Escaping from Butcher Bay really isn't as hard as it sounds...
Picking up straight after the end of the first campaign,
Dark Athena starts with the captured Riddick and ever-present bounty hunter Johns drifting through space. They’re in cryosleep, drifting through an asteroid field on a preset course when Riddick wakes up unexpectedly, as he is won't to do in all the movies and games. Nobody has yet seemed to notice that the bald, vested brute is immune to artificial sleep.
As the only one not snoozing, Riddick is the only one who manages to slip through security as the shuttle is captured by pirates using a hilariously un-futuristic tractor beam (literally, a harpoon). Based off a giant, insect-like space station called
The Dark Athena, the pirates make are a nasty lot who live by turning kidnap victims into zombified robot drones that can be remotely controlled and by working their slaves to death.
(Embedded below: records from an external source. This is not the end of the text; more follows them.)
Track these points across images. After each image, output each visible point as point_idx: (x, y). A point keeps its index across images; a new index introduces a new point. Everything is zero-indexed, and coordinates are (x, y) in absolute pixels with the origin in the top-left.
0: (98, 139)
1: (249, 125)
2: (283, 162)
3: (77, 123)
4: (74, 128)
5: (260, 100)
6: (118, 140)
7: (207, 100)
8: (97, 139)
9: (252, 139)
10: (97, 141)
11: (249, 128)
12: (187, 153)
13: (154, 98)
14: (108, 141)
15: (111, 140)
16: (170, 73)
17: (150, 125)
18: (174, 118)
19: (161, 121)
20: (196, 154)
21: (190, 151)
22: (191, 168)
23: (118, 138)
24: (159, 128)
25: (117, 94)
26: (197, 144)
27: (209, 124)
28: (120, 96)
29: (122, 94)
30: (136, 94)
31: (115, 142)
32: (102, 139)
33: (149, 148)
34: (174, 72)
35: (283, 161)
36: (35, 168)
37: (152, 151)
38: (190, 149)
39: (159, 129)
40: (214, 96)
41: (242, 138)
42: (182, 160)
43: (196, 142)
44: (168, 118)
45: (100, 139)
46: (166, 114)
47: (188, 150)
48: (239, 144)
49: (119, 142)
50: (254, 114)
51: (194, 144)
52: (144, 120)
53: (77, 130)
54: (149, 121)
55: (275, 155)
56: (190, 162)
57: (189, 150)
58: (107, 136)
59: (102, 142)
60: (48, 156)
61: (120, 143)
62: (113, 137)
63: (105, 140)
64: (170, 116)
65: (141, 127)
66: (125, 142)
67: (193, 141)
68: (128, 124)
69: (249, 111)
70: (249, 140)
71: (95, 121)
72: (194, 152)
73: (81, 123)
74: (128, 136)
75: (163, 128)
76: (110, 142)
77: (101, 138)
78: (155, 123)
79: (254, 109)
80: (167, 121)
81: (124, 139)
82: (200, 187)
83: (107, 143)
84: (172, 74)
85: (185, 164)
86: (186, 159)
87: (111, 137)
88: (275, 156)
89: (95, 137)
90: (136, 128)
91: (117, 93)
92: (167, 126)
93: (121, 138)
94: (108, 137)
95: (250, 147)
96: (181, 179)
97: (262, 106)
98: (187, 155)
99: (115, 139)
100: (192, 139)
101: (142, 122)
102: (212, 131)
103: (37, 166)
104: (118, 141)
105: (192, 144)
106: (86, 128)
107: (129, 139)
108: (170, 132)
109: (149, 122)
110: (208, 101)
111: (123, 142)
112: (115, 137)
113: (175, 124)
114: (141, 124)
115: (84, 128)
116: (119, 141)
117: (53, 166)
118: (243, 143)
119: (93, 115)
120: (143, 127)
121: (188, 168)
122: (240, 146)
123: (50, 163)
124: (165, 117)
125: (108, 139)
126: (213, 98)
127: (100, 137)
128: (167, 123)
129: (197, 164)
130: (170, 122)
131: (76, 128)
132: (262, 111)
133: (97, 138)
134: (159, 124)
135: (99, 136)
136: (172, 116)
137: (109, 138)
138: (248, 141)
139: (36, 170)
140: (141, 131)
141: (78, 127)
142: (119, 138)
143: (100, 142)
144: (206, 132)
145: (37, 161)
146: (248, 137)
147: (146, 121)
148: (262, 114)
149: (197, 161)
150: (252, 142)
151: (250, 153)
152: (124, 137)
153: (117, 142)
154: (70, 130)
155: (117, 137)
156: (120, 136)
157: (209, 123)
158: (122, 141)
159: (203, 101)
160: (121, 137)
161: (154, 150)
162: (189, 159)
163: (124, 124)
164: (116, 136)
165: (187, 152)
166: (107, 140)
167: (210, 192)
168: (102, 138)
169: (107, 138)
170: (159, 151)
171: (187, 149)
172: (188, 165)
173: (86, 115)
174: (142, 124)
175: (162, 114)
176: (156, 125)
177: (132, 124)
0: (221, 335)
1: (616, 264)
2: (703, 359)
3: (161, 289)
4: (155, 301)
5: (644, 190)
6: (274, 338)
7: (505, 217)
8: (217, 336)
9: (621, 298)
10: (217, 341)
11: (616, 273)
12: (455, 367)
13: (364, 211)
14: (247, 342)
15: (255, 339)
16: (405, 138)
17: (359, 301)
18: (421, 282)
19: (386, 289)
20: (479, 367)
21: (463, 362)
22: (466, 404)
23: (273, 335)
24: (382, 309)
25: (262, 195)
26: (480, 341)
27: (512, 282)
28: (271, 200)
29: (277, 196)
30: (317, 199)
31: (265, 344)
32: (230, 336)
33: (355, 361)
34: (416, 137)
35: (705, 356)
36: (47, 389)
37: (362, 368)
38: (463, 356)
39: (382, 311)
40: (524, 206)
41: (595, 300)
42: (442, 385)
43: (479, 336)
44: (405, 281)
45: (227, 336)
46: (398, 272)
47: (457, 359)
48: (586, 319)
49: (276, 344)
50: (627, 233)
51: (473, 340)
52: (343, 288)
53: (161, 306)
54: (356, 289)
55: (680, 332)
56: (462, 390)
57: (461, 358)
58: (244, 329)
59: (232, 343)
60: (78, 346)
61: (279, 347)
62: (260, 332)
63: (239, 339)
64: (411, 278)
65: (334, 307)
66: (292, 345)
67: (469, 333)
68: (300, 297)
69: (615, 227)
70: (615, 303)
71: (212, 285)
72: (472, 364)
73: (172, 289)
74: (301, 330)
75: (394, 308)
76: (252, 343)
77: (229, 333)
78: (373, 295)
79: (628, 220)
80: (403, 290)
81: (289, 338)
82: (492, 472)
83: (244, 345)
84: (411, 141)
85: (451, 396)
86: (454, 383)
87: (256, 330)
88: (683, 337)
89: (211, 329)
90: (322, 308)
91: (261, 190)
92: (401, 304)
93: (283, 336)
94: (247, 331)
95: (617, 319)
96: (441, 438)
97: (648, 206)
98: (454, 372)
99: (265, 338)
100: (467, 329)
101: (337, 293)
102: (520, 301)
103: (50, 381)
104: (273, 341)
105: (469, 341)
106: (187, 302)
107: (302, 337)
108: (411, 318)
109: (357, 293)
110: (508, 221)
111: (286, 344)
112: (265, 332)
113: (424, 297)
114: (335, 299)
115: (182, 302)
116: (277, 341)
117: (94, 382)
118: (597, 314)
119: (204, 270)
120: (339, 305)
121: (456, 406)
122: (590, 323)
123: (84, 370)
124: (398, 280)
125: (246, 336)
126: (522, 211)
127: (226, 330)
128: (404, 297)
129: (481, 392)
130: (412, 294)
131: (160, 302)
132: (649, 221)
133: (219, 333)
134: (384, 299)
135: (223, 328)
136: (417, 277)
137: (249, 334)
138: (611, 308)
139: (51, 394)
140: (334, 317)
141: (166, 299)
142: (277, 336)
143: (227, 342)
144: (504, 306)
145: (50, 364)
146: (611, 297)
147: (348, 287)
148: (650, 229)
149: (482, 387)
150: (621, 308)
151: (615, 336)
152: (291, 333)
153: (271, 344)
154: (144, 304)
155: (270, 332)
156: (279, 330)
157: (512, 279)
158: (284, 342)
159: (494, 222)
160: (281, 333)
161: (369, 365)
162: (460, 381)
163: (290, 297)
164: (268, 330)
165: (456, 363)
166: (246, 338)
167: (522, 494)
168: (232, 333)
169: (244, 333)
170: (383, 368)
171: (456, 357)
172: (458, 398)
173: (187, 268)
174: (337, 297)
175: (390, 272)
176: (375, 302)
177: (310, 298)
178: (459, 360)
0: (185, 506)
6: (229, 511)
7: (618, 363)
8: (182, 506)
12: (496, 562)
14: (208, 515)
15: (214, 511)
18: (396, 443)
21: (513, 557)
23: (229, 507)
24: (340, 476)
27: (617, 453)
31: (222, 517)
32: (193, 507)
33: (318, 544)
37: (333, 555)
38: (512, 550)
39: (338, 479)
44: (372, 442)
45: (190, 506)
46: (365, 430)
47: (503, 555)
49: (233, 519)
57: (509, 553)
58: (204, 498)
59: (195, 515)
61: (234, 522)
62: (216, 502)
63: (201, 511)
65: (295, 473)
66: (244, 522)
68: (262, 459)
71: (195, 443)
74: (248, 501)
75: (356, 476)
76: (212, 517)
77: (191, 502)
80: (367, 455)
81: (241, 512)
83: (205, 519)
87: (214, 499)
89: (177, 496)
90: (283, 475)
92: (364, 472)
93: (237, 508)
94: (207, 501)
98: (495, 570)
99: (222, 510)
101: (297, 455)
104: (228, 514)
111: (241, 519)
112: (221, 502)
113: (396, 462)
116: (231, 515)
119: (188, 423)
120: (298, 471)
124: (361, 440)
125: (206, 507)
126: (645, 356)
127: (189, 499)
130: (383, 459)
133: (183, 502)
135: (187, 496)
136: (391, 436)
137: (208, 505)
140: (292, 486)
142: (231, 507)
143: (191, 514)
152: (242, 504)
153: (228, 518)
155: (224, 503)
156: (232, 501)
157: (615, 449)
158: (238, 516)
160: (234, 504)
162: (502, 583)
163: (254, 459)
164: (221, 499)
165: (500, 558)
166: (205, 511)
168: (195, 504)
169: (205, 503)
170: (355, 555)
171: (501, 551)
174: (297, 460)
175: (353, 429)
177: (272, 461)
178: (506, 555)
Led by an ex-bounty huntress called Revas, it seems like the pirates have the perfect set-up – until Riddick shows up and messes things up for everyone.
Riddick has only one simple aim in the entire
Dark Athena campaign and that is to escape the space station. He’s neither a hero, villain nor anti-hero and the lives of those around him mean absolutely nothing to him. Sure, he’ll free the other prisoners if it’s useful to him, but he doesn’t actually care whether they live or die. The fact that you’re never able to truly empathise with him is what makes him so memorable and compelling as a character and it’s also what makes him so fun to play in a game.